• [What is being asked]
Using the data below, show every line where the word "right" occurs.

• [Data extract]
*** Block opens ***
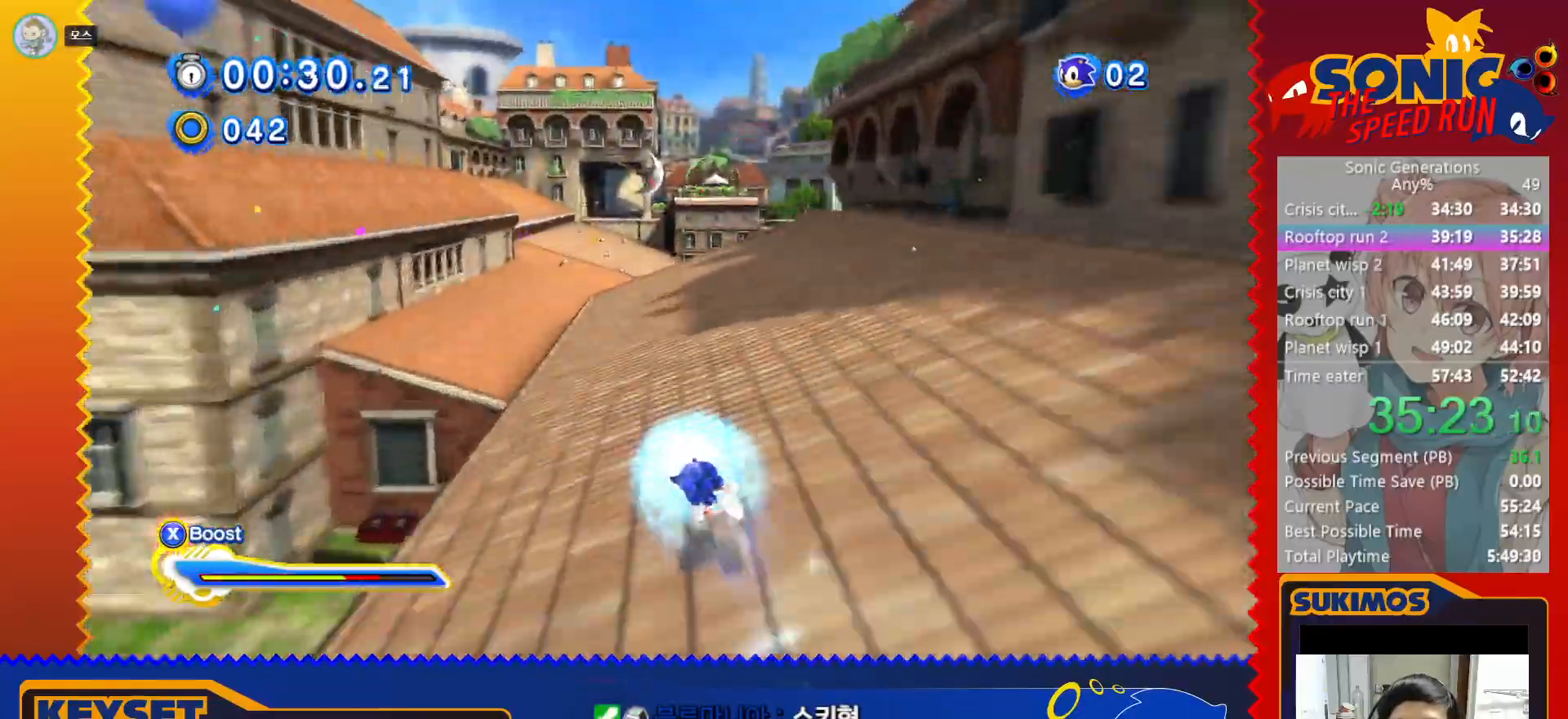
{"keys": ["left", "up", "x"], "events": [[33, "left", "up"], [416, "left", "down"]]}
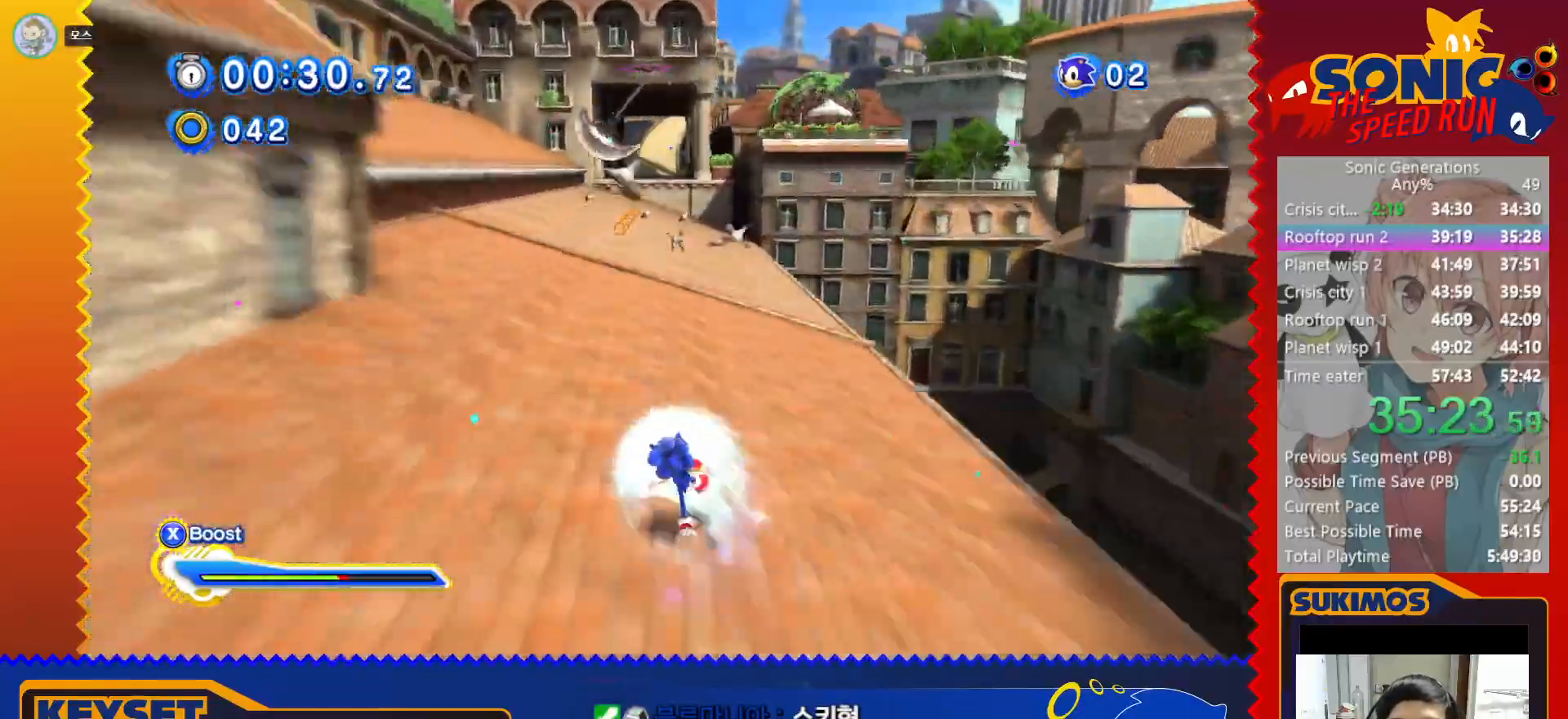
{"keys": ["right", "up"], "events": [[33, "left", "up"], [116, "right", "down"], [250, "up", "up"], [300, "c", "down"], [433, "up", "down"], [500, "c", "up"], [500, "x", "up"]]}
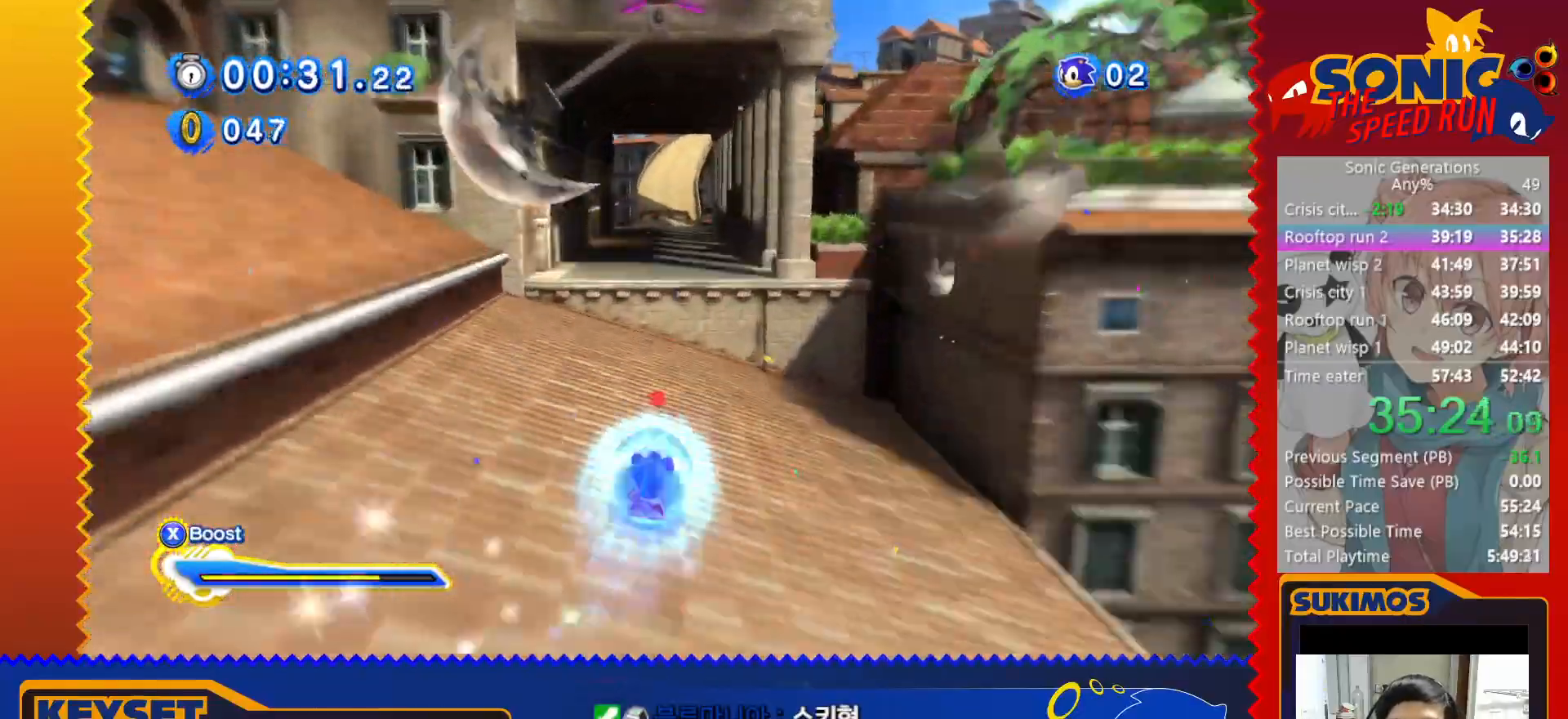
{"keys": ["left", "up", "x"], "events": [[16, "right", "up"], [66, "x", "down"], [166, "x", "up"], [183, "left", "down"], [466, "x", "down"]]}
*** Block closes ***
• [Answer section]
{"keys": ["right", "up"], "events": [[33, "left", "up"], [116, "right", "down"], [250, "up", "up"], [300, "c", "down"], [433, "up", "down"], [500, "c", "up"], [500, "x", "up"]]}
{"keys": ["left", "up", "x"], "events": [[16, "right", "up"], [66, "x", "down"], [166, "x", "up"], [183, "left", "down"], [466, "x", "down"]]}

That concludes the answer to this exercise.